● Assigned task
Lines from the one containing "vfov_deg: 20.9" through the final line of the records are the only ones to copy, and each must match exactly.

● Source material

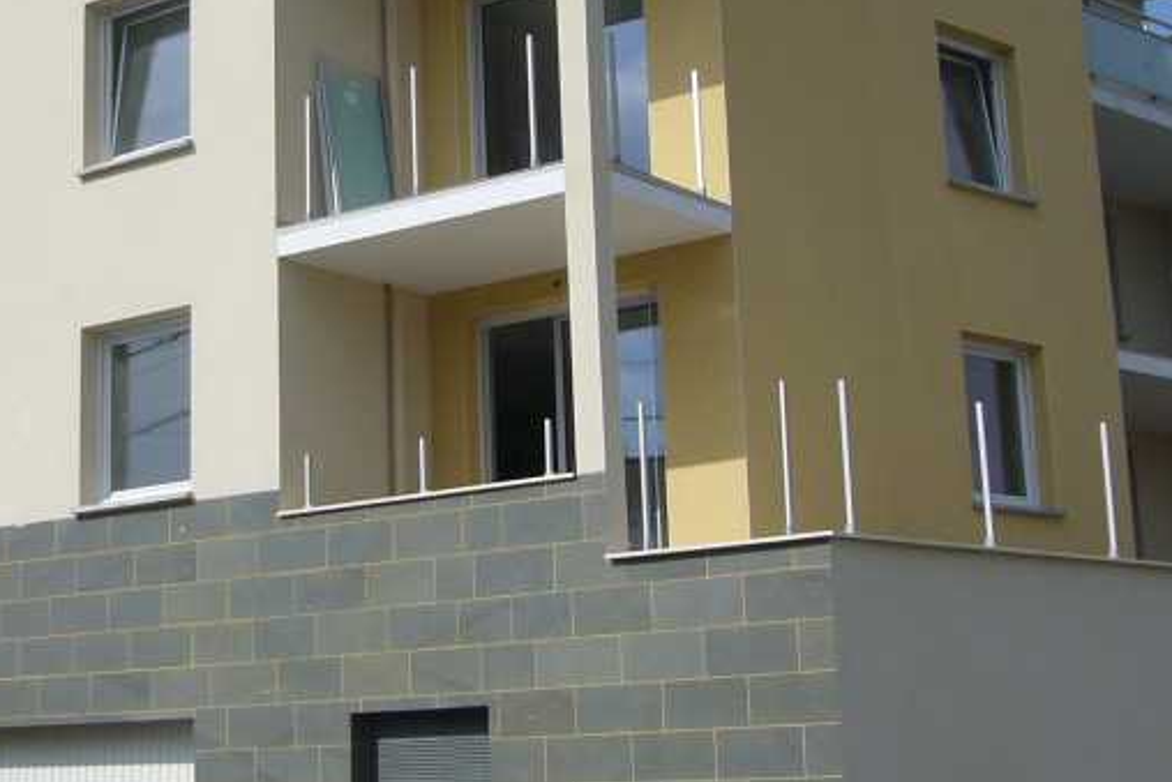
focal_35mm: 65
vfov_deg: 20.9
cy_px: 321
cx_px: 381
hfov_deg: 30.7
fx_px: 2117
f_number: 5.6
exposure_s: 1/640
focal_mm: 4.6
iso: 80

● Your solution
vfov_deg: 20.9
cy_px: 321
cx_px: 381
hfov_deg: 30.7
fx_px: 2117
f_number: 5.6
exposure_s: 1/640
focal_mm: 4.6
iso: 80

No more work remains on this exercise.